Gori, who worked with Hall at UNC’s Lineberger Cancer Research Center, gave her a copy of the script. Hall liked it so much, she started a company and produced it herself.
The simplicity of small-company theater in a living room appealed to her. “When you’re at that close range to an audience geared to enjoy itself,” Hall said, “you can’t take yourself too seriously, no matter how many black turtlenecks you’ve worn.” Theater up-close would be “less pious, less secretive,” she felt. It would also empower the actors in a way she’d rarely experienced as an actor herself.
But instead of taking up Gori and Dye’s offer to stage it in their apartment, Hall drew on her acquaintance with Cameron through Deep Dish Theater Company. His name was more widely known in regional theater. And he did have room for more guests. By evening’s end, Hall had an offer to stage her next work in another attendee’s home.
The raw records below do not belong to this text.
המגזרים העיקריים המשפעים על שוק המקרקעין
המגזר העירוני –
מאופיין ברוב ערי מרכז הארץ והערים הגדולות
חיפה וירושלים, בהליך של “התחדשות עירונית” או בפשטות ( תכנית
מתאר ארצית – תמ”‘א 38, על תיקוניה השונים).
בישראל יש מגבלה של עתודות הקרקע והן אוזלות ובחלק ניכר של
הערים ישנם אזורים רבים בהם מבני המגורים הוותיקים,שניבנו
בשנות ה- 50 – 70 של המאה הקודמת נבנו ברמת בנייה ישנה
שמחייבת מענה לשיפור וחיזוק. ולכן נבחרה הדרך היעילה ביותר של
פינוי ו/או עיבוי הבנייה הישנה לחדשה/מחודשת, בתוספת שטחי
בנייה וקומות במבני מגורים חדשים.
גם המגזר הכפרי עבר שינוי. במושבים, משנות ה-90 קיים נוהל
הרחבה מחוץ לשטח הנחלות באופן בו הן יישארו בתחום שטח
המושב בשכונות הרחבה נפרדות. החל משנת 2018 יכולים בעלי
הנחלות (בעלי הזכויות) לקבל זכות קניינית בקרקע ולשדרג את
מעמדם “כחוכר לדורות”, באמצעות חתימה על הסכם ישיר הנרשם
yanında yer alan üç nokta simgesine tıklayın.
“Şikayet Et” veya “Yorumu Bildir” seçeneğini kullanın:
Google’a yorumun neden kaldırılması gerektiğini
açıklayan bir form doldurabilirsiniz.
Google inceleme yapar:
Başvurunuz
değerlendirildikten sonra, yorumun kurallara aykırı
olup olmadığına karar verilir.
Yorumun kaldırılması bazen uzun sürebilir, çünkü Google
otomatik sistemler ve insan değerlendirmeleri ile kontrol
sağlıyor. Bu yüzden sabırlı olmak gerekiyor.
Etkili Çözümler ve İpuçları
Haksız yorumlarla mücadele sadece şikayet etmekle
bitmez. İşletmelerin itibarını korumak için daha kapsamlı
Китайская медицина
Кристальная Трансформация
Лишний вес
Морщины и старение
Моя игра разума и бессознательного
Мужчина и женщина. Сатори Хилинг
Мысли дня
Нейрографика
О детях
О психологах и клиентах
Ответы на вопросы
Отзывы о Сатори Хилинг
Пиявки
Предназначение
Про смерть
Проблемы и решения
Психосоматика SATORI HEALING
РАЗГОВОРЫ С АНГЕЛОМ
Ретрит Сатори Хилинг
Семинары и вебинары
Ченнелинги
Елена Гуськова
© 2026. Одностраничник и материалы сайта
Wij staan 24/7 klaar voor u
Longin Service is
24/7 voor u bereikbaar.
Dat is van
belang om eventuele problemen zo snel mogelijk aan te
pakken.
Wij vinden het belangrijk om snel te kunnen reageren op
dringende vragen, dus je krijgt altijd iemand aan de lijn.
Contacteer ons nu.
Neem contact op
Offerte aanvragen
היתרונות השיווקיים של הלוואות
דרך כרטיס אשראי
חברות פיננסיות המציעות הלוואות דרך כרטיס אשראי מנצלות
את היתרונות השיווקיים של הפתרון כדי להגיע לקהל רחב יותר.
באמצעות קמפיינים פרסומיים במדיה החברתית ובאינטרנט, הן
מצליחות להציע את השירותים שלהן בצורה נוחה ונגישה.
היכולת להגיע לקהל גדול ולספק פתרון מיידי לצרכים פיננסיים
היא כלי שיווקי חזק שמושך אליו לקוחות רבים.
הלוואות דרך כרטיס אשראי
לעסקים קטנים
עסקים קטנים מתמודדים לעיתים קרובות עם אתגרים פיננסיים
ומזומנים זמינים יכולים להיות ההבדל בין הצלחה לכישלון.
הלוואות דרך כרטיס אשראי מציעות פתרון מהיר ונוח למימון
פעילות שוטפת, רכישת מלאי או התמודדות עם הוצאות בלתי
All of which leaves the place this caper was initially dreamed up still looking for its first theatrical performance. Gori and Dye plan to start a salon for conversation in their home this fall. Its tentative name: “Red Pill.” Both say they’re “still open” to proposals from theater groups.
It’s a small space. But places like it might ultimately make a bigger difference for regional theater traditionally short on places to perform. Such spaces could change the economics of independent theater, bolster its cult status and help artists achieve even greater intimacy with audiences.
Reasons enough to expect more companies to come knocking in the coming year.